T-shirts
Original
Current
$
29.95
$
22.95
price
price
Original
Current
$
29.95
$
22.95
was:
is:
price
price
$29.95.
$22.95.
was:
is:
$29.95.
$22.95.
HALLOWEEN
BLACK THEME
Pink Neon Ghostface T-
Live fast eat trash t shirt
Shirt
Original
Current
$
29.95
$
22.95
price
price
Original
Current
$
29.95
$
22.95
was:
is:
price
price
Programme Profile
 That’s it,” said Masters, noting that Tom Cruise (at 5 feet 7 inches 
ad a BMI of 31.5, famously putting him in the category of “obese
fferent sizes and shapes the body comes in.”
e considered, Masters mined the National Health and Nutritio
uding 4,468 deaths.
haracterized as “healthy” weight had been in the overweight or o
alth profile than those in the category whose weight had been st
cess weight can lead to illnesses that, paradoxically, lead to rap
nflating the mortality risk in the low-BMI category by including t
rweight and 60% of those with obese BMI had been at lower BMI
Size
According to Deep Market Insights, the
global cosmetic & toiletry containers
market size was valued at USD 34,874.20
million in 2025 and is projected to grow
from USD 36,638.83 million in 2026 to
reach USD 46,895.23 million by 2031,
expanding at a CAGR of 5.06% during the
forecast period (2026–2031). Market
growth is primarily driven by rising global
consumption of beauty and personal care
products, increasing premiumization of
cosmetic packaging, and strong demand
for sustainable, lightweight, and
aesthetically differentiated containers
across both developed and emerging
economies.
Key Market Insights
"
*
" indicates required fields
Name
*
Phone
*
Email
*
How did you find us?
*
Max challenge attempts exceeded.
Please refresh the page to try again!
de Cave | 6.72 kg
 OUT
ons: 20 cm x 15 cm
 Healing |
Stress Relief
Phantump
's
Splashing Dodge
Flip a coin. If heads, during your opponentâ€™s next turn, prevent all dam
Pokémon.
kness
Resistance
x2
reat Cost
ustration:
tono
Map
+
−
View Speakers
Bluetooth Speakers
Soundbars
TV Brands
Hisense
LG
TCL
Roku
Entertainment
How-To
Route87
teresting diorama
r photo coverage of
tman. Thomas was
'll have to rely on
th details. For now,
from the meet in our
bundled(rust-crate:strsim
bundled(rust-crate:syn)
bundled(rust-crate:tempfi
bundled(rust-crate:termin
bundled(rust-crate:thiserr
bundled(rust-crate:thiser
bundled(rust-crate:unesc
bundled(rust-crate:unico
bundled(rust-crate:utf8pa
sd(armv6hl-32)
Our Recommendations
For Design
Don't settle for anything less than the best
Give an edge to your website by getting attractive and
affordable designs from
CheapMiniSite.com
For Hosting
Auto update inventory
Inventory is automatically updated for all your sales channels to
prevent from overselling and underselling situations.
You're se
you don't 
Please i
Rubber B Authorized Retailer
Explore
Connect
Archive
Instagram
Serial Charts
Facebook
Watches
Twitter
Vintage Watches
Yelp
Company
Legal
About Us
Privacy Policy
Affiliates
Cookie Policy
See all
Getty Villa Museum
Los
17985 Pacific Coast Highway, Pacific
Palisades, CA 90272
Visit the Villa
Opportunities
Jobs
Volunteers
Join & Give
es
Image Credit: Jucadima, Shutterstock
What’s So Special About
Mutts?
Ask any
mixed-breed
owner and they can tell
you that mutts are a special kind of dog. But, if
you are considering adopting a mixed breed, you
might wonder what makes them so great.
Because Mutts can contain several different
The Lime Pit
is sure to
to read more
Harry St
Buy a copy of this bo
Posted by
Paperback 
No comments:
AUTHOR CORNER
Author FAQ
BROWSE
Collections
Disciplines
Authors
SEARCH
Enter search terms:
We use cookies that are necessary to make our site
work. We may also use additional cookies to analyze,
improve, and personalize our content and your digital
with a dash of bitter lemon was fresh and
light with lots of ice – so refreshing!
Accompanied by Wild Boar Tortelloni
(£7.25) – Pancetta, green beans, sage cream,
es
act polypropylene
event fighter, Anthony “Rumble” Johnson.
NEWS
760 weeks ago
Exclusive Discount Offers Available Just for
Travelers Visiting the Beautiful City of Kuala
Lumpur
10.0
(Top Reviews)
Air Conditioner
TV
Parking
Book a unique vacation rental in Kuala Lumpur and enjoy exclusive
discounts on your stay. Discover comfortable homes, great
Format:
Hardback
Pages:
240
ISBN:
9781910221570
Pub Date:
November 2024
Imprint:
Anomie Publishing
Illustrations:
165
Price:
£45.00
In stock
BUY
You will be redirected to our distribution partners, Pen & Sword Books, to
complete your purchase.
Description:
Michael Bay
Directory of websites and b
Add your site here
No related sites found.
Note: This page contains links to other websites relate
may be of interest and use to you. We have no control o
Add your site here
· · · ·
■ **ASSIGNMENT**: Copy the listing above word for word, beginning at its first line and stopping after the line that contains "View Speakers".

■ **OUTPUT FOR THIS EXERCISE**:
T-shirts
Original
Current
$
29.95
$
22.95
price
price
Original
Current
$
29.95
$
22.95
was:
is:
price
price
$29.95.
$22.95.
was:
is:
$29.95.
$22.95.
HALLOWEEN
BLACK THEME
Pink Neon Ghostface T-
Live fast eat trash t shirt
Shirt
Original
Current
$
29.95
$
22.95
price
price
Original
Current
$
29.95
$
22.95
was:
is:
price
price
Programme Profile
 That’s it,” said Masters, noting that Tom Cruise (at 5 feet 7 inches 
ad a BMI of 31.5, famously putting him in the category of “obese
fferent sizes and shapes the body comes in.”
e considered, Masters mined the National Health and Nutritio
uding 4,468 deaths.
haracterized as “healthy” weight had been in the overweight or o
alth profile than those in the category whose weight had been st
cess weight can lead to illnesses that, paradoxically, lead to rap
nflating the mortality risk in the low-BMI category by including t
rweight and 60% of those with obese BMI had been at lower BMI
Size
According to Deep Market Insights, the
global cosmetic & toiletry containers
market size was valued at USD 34,874.20
million in 2025 and is projected to grow
from USD 36,638.83 million in 2026 to
reach USD 46,895.23 million by 2031,
expanding at a CAGR of 5.06% during the
forecast period (2026–2031). Market
growth is primarily driven by rising global
consumption of beauty and personal care
products, increasing premiumization of
cosmetic packaging, and strong demand
for sustainable, lightweight, and
aesthetically differentiated containers
across both developed and emerging
economies.
Key Market Insights
"
*
" indicates required fields
Name
*
Phone
*
Email
*
How did you find us?
*
Max challenge attempts exceeded.
Please refresh the page to try again!
de Cave | 6.72 kg
 OUT
ons: 20 cm x 15 cm
 Healing |
Stress Relief
Phantump
's
Splashing Dodge
Flip a coin. If heads, during your opponentâ€™s next turn, prevent all dam
Pokémon.
kness
Resistance
x2
reat Cost
ustration:
tono
Map
+
−
View Speakers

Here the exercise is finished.